◆ DIRECTIONS FOR THIS TASK ◆
Print the rows from the line containing "Page size: 1654x931." through the line containing "text_box z=3 [625, 670, 687, 704]", keeping every character unchanged and including both of those lines.

◆ RECORDED INFORMATION ◆
++++++

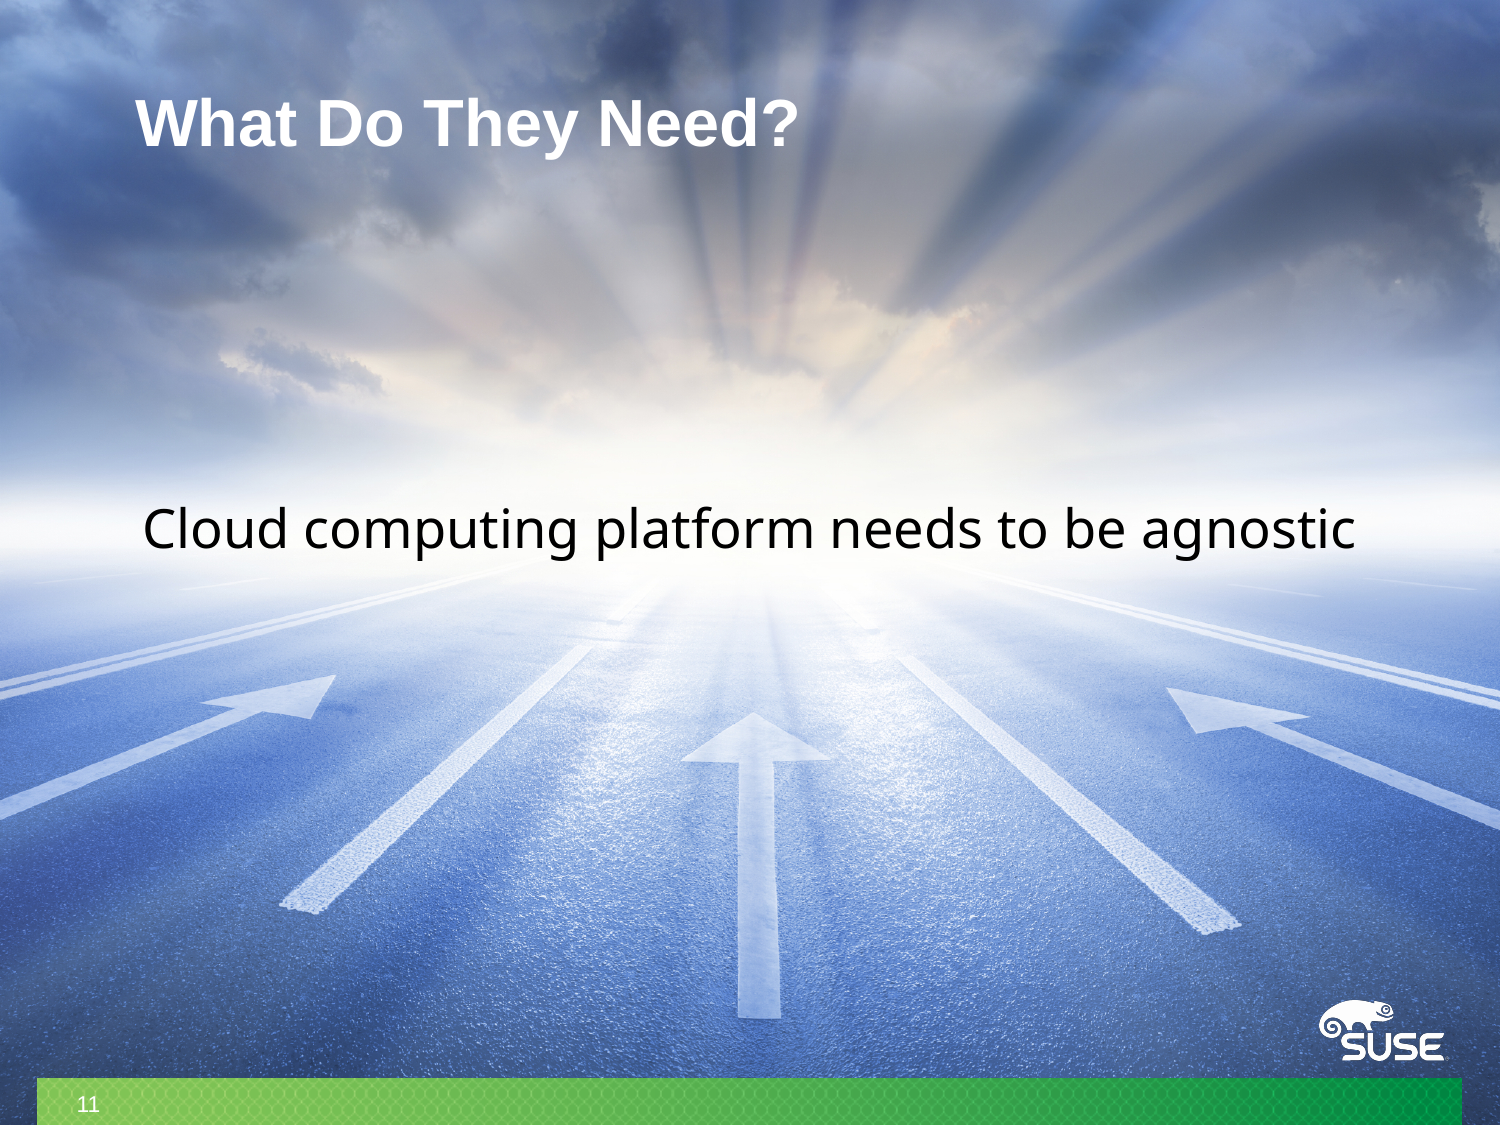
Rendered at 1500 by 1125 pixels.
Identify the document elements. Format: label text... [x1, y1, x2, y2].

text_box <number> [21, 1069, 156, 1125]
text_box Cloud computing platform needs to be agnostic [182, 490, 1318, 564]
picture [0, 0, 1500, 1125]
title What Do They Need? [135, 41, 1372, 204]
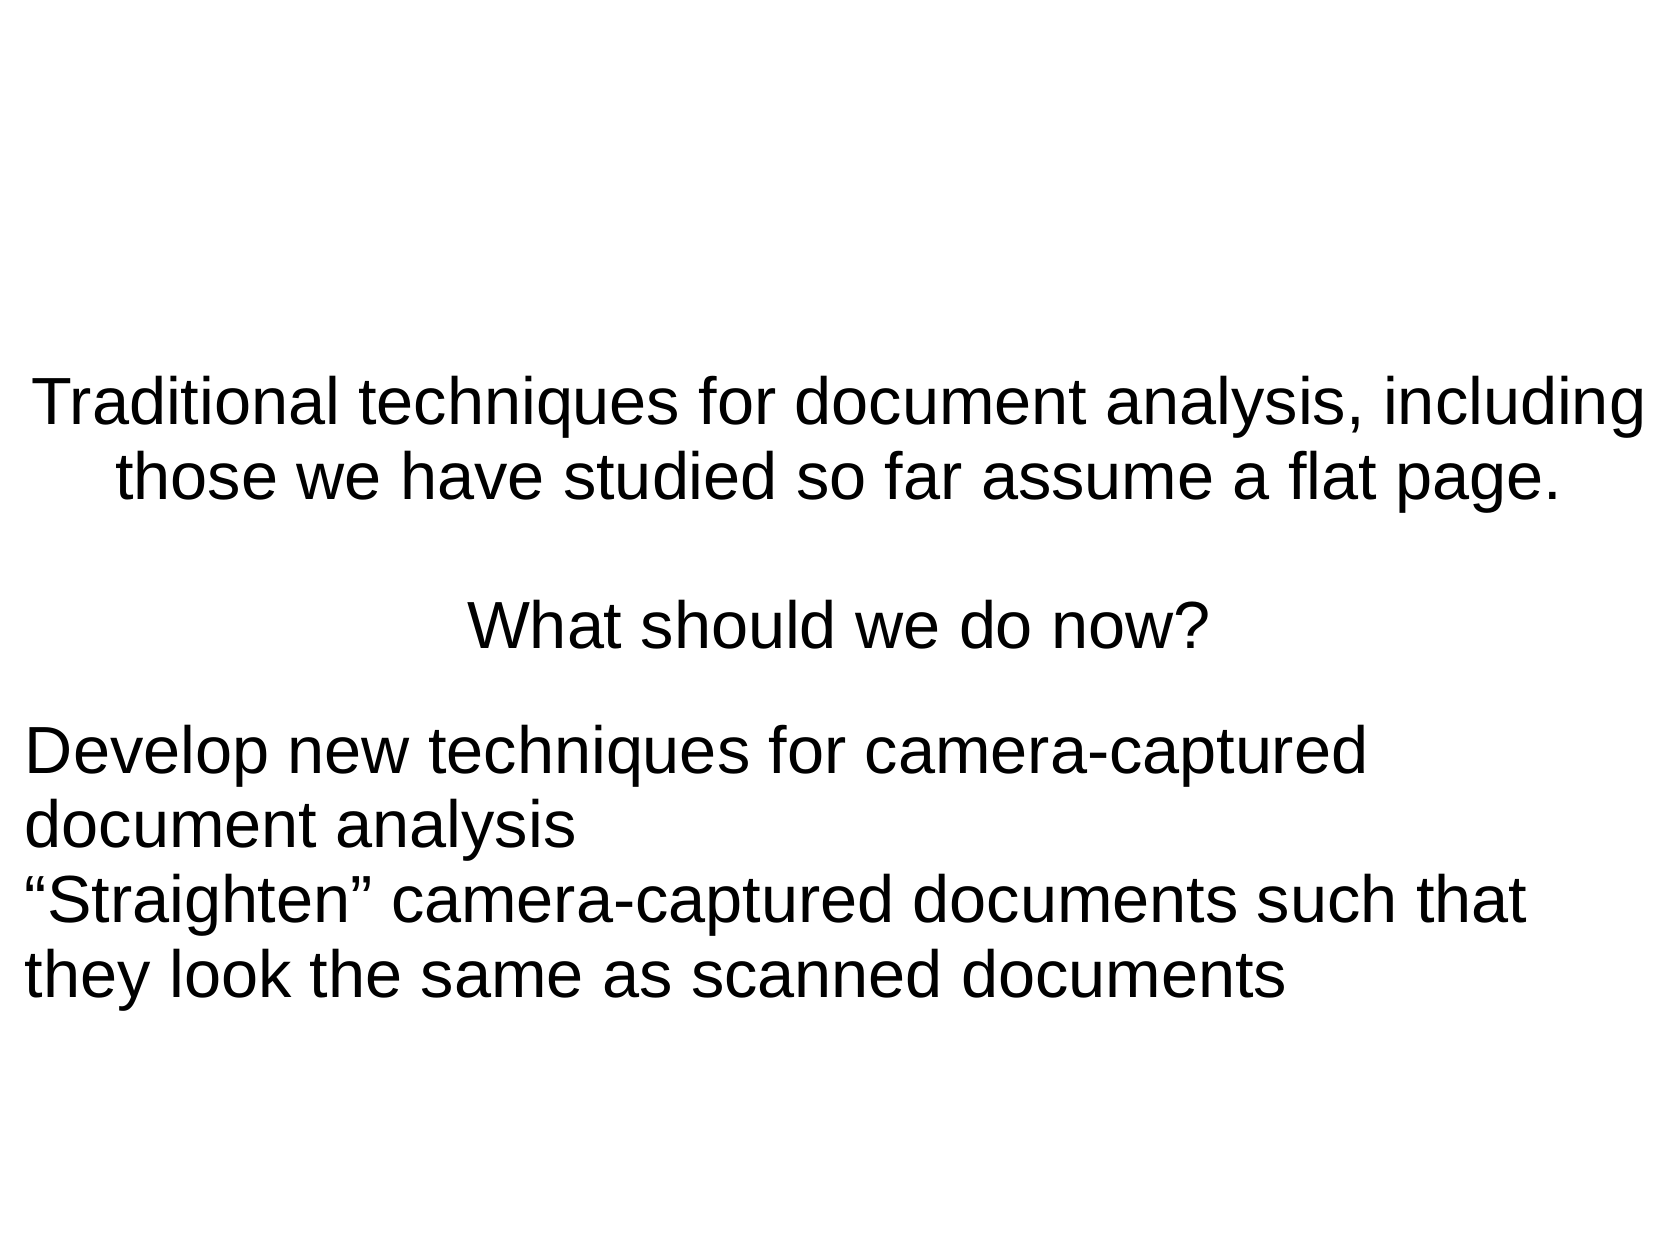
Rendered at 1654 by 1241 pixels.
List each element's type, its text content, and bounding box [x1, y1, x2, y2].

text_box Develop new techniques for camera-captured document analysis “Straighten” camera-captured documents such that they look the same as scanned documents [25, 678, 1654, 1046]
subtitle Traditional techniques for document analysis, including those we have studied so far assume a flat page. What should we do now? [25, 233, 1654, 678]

++++++

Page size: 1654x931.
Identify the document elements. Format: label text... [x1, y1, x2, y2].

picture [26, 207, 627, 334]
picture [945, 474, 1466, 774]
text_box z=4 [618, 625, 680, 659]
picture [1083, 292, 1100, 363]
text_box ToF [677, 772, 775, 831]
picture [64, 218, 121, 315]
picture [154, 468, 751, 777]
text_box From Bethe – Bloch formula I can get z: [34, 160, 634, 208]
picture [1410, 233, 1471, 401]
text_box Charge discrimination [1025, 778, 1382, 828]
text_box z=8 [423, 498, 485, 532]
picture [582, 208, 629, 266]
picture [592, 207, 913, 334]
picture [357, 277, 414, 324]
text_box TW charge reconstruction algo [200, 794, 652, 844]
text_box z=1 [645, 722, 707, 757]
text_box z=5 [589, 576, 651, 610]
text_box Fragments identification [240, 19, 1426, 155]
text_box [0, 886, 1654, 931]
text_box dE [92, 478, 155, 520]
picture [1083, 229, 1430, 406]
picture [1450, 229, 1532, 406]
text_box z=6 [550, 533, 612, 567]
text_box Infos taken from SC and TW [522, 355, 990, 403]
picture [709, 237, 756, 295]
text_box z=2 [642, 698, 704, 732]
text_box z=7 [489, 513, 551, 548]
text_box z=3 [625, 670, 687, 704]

++++++

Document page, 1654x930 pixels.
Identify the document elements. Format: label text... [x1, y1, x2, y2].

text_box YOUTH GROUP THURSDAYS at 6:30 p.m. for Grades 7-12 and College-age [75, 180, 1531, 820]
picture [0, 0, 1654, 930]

++++++

◆ EXERCISE SOLUTION ◆
Page size: 1654x931.
Identify the document elements. Format: label text... [x1, y1, x2, y2].

picture [26, 207, 627, 334]
picture [945, 474, 1466, 774]
text_box z=4 [618, 625, 680, 659]
picture [1083, 292, 1100, 363]
text_box ToF [677, 772, 775, 831]
picture [64, 218, 121, 315]
picture [154, 468, 751, 777]
text_box From Bethe – Bloch formula I can get z: [34, 160, 634, 208]
picture [1410, 233, 1471, 401]
text_box Charge discrimination [1025, 778, 1382, 828]
text_box z=8 [423, 498, 485, 532]
picture [582, 208, 629, 266]
picture [592, 207, 913, 334]
picture [357, 277, 414, 324]
text_box TW charge reconstruction algo [200, 794, 652, 844]
text_box z=1 [645, 722, 707, 757]
text_box z=5 [589, 576, 651, 610]
text_box Fragments identification [240, 19, 1426, 155]
text_box [0, 886, 1654, 931]
text_box dE [92, 478, 155, 520]
picture [1083, 229, 1430, 406]
picture [1450, 229, 1532, 406]
text_box z=6 [550, 533, 612, 567]
text_box Infos taken from SC and TW [522, 355, 990, 403]
picture [709, 237, 756, 295]
text_box z=2 [642, 698, 704, 732]
text_box z=7 [489, 513, 551, 548]
text_box z=3 [625, 670, 687, 704]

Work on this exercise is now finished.